Extracted text:
* * * * * * *
Security experts are pushing the industry boundaries with investment in blockchain-based neobanking services.

New York, New York State – FinTech experts at Optherium Labs have taken another step forward in their efforts to revolutionize neobanking with blockchain, receiving a pre-series A investment from security experts at IRETH, based in Italy. Announced on September 1, 2021, this investment forms a solid relationship between two companies paving the way for secure financial service delivery.

Optherium Labs, operating under the umbrella of Omnibek AG, provides SaaS services to large financial institutions, businesses and startups looking to capitalize on the evolving consumer sentiment regarding digital banking. Their blockchain-based infrastructure brings a new level of security to the delivery of financial services at a time when data breaches and fraud are top concerns for consumers. IRETH, which specializes in the development and delivery of authentication and secure transactions, made the following statement regarding the investment in OMNIBEK’s FinTech platform:

“Together, OMNIBEK and IRETH can offer a more complete and secure solution [neobanking] platform, thanks to their infrastructure as a service technology, enriched with advanced authentication and anti-fraud functionalities.
* * * * * * *
Given records:

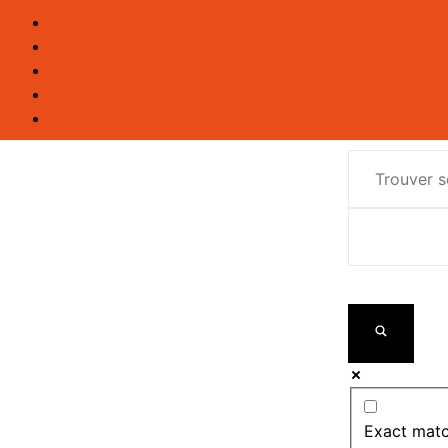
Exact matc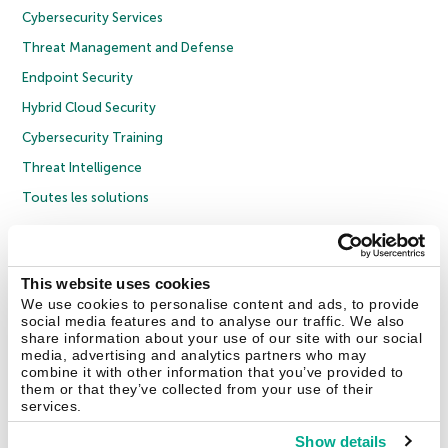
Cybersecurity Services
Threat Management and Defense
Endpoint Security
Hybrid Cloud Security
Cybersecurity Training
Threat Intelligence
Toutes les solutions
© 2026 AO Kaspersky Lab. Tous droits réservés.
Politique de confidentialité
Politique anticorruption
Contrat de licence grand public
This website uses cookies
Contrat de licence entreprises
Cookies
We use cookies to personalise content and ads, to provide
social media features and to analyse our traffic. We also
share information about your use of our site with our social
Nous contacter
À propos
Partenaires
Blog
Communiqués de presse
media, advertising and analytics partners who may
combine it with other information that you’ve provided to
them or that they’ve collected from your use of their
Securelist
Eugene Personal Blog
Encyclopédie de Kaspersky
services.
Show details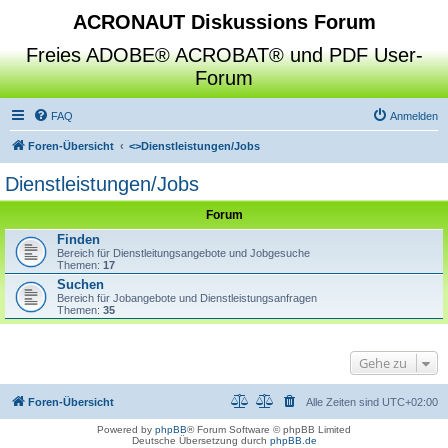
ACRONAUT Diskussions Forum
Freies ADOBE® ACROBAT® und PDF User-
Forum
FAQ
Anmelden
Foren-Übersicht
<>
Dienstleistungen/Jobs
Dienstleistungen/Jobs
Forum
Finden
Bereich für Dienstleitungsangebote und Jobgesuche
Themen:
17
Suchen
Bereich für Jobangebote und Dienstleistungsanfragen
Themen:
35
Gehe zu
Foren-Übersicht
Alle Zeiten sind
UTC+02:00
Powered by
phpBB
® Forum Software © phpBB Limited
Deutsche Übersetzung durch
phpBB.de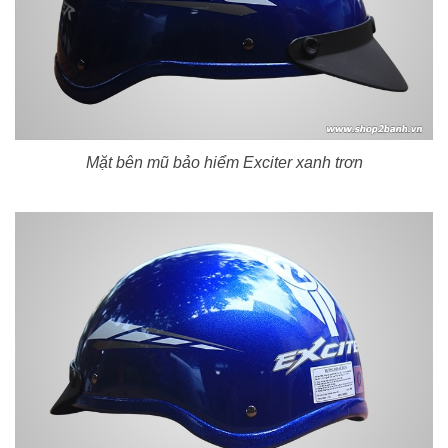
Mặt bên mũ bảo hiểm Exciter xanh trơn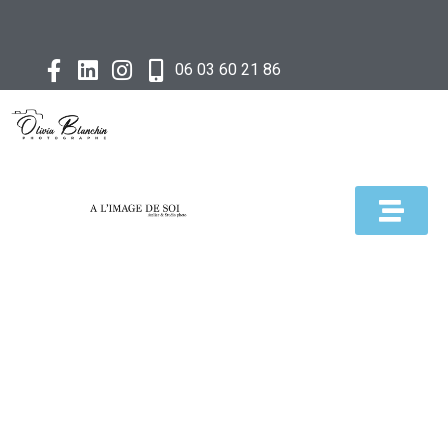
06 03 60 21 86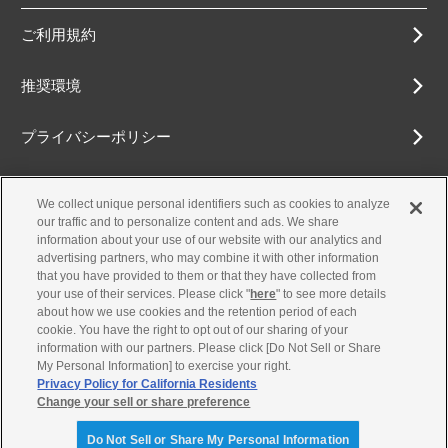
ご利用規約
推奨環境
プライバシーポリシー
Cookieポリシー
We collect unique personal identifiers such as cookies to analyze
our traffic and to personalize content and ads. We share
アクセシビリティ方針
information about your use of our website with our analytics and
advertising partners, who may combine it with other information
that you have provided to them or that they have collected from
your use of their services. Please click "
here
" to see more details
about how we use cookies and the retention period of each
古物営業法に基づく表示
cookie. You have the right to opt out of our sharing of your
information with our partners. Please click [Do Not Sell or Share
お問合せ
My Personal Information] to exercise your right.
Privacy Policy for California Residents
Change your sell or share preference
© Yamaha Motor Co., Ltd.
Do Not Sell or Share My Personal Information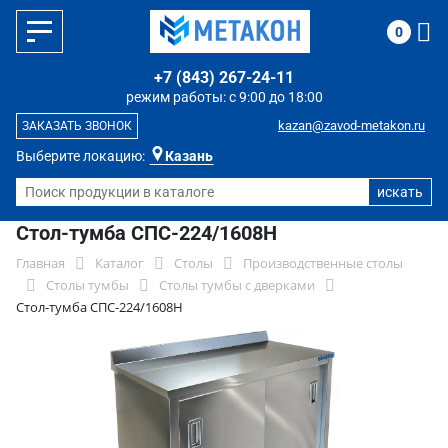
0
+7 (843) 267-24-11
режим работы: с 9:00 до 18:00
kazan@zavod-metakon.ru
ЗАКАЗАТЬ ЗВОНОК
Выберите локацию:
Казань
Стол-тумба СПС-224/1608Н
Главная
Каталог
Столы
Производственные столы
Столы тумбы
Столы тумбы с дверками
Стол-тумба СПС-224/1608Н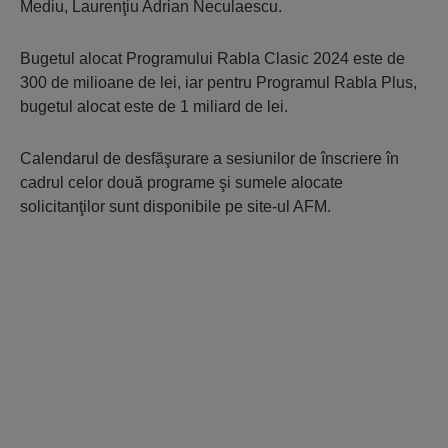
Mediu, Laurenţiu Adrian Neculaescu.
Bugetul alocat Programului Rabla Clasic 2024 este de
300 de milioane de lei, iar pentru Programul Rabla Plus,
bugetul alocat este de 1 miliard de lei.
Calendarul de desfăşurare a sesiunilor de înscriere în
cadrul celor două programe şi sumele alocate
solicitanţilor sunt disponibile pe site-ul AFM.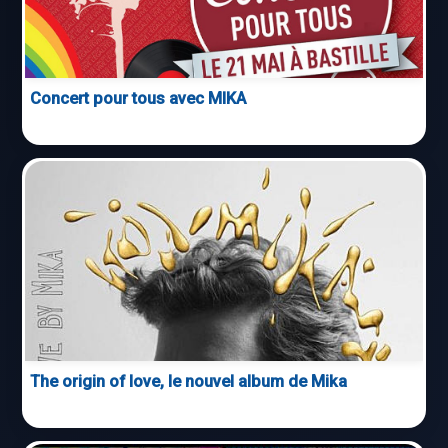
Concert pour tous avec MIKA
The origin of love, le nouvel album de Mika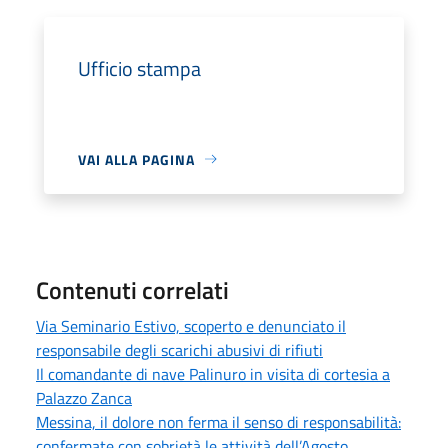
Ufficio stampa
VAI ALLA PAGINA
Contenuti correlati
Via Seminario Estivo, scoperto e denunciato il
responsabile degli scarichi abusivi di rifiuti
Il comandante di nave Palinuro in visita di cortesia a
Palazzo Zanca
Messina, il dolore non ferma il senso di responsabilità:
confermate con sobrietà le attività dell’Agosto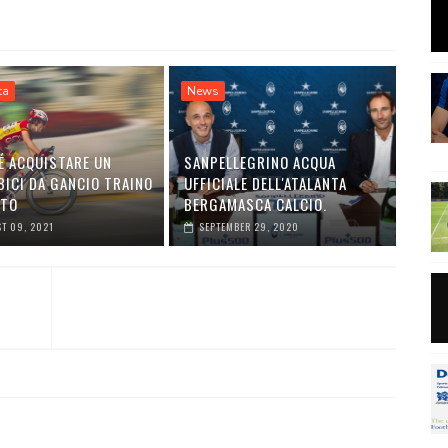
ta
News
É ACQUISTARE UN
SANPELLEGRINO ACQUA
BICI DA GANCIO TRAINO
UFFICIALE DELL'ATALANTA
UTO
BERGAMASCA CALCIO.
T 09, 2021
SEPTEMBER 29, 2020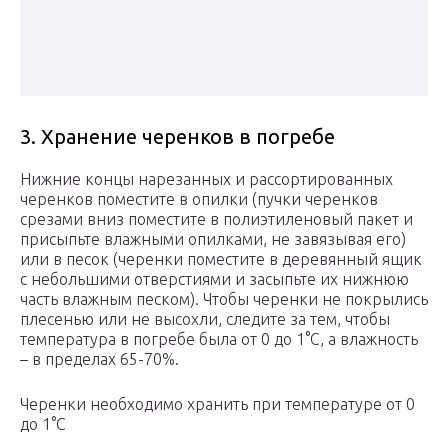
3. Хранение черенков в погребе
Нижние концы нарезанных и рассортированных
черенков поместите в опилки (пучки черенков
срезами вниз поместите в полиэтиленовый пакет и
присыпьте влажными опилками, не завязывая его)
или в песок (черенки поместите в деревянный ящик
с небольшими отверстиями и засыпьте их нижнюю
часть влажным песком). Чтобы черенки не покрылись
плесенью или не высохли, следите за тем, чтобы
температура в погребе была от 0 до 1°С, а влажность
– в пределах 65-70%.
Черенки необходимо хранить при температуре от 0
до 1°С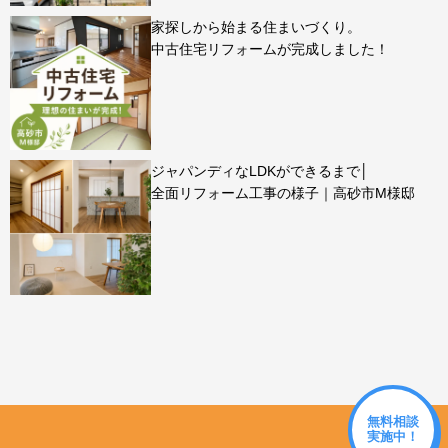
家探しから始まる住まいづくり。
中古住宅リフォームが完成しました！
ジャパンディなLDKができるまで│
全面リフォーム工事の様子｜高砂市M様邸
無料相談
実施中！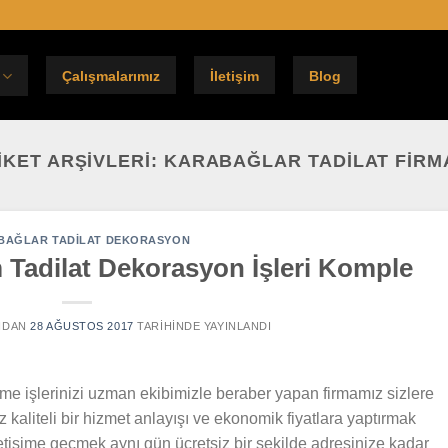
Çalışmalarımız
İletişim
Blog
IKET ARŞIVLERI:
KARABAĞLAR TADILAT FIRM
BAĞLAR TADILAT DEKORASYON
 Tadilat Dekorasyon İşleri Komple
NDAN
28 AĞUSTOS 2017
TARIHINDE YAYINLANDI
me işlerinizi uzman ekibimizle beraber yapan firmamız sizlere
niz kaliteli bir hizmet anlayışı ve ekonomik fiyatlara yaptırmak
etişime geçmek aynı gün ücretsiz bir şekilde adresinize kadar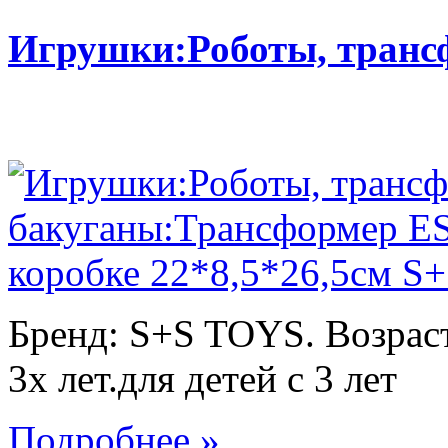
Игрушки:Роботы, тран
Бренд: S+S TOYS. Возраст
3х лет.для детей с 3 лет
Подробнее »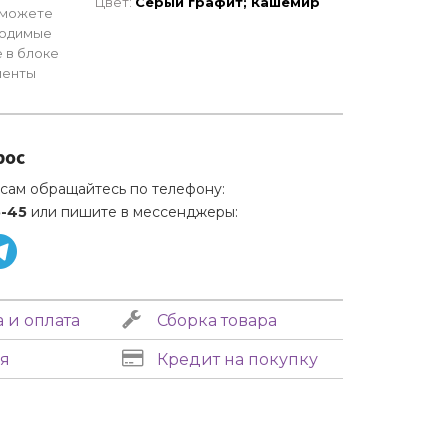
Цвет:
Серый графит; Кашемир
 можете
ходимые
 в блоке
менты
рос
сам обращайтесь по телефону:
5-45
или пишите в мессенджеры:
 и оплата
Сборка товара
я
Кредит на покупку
* * * * * * *
Task to complete: Continue the article about IRETH's investment in Optherium Labs, starting right after its last sentence.

Answer box:
The investment follows an in-depth consumer survey by Optherium Labs and a business partner that finds the public is increasingly interested in digital-only banking. The survey also shows that consumers are interested in developing financial relationships with non-banking institutions. With over 90% of consumers having at least one significant financial relationship with a large business, and the average consumer having nearly a dozen, this partnership aims to provide businesses with the security they need to tap into a growing customer base.

Considering the enhanced functionality provided by the Optherium platform, they are well positioned to take advantage of this expanding market through the use of their innovative solutions:

• A neobank white-label platform offering personalized financial services

• An automated Regtech platform that streamlines integration and administrative processes

• Datavault storage which uses multi-decentralized registers for military-grade security

• Biometric connections that eliminate the need for insecure password credentials

About Optherium Labs

Optherium Labs is a blockchain-based FinTech service created under parent company OMNIBEK. The SaaS solution is designed for legacy financial institutions, large corporations and capital-intensive startups, helping them take advantage of the growing popularity of digital-only banking services. Optherium Labs head office is located in New York, while R&D takes place in Tallinn, Estonia.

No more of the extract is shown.